As Los Angeles confronts its most devastating fire in history, the fire department’s highly-paid diversity chief is facing severe backlash after a controversial comment resurfaced, appearing to defend DEI hiring by shifting blame onto victims.
In a resurfaced 2019 public relations video, Deputy Chief Kristine Larson, who oversees the Equity and Human Rights Bureau, defended the fire department’s implementation of DEI hiring practices. Larson, who leads the Equity and Human Resources Bureau, then responded to concerns about whether female firefighters could aptly handle carrying a man out of a burning building, saying simply, “He got himself in the wrong place if I have to carry him out of a fire.”
In the Line of Fire
The video gained widespread attention on social media after the fire department was caught unprepared when wildfires erupted and began ravaging Pacific Palisades — one of Los Angeles’ oldest and most affluent neighborhoods — last week.
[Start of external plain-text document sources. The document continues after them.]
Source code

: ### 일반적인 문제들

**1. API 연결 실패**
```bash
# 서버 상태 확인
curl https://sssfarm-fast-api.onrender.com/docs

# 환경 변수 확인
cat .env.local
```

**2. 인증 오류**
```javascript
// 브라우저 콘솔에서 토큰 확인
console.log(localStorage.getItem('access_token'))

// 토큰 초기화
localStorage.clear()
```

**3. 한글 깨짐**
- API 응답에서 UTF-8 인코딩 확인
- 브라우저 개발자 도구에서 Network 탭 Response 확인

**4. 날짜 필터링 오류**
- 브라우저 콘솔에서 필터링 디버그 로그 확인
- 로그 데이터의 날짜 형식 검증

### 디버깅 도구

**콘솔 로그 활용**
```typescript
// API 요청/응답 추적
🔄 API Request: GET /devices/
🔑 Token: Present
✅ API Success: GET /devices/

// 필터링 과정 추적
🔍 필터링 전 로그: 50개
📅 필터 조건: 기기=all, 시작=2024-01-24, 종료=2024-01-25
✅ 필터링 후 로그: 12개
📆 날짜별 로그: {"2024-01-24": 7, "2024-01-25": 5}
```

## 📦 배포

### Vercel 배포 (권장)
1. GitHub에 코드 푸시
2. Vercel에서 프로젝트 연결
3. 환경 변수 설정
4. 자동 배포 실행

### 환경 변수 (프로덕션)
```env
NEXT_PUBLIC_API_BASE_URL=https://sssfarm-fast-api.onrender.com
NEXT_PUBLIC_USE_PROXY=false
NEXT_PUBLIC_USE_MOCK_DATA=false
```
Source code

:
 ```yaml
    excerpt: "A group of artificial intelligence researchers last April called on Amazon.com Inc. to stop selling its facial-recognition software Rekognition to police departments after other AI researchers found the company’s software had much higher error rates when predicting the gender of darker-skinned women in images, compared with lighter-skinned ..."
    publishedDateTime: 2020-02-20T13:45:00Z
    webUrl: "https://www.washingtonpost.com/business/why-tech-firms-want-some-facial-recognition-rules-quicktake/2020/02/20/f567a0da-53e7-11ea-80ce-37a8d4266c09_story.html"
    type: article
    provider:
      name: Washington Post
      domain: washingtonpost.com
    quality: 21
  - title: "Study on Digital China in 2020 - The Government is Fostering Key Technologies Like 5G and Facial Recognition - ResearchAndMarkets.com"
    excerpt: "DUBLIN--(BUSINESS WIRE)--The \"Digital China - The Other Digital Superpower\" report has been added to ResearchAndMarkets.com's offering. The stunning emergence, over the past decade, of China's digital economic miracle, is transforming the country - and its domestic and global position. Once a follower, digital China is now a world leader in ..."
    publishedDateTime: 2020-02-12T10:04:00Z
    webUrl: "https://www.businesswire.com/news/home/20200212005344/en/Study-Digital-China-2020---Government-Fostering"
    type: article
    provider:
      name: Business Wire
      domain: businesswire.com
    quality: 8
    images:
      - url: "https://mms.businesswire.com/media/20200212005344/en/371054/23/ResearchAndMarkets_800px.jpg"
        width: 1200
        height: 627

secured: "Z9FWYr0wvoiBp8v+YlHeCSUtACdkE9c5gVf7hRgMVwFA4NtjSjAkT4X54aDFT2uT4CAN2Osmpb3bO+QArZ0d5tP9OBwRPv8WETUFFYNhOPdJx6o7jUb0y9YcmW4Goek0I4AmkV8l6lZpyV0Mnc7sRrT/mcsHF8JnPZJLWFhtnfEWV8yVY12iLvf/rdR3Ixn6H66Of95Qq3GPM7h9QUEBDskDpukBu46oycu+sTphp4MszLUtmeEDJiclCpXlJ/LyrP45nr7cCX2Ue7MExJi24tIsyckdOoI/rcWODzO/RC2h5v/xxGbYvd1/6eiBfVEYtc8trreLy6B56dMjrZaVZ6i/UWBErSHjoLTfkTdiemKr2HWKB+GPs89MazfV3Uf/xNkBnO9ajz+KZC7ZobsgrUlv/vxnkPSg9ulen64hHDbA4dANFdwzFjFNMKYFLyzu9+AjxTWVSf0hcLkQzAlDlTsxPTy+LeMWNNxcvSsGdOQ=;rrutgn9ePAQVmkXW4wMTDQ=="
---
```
The Palisades Fire, now the most destructive wildfire in California’s history, has already consumed 26,000 acres, including some of the priciest properties in the nation.
Preliminary damage estimates for all the wildfires across Southern California range from $135 billion to $150 billion, surpassing the financial impact of any U.S. hurricane except for Katrina.
Critics claim that the Los Angeles Fire Department had become too focused on DEI-related initiatives to adequately staff and equip its firefighters — initiatives that Larson was paid $307K to oversee in 2023, according to the salary database Transparent California.
“Los Angeles Fire Department Assistant Chief Kristine Larson says when people’s houses are burning down, they want a firefighter to show up who looks like them. Hot take: People just want someone to show up who will stop their house from burning down,” wrote conservative influencer Collin Rugg in an X post containing the infamous video.
“It sounds like parody. People are dying and losing their homes, right now, because of people like this,” commented one user.
No Stopping Backlash
Meanwhile, another image has also gone viral, featuring Larson alongside two other women: Training and Support Bureau Commander Jaime Brown and Fire Chief Kristin Crowley, who is openly lesbian.
These three women are the only members of the 14-person senior leadership team, but they have become symbolic of the LAFD’s focus on diversity.
“This is the leadership team at the Los Angeles Fire Department,” an X account called “Libs of TikTok” wrote alongside the image in a post shared more than 10,000 times.
The surge in DEI hires and diversity initiatives followed years of reported harassment and discrimination within the department.
In 2017, six Black members of the Fire Prevention Bureau filed a lawsuit against the department for discrimination, claiming they faced racially motivated retaliation after speaking out about widespread safety shortcuts and inadequate oversight.
In 2021, a group of firefighters and social justice activists demanded the resignation of Fire Chief Ralph Terrazas, citing “widespread sexism, racism, harassment, and abuse,” particularly against women, according to a veteran firefighter quoted by the LA Times.
Kristin Crowley was promoted to Fire Chief the following year, becoming the first woman to hold the position.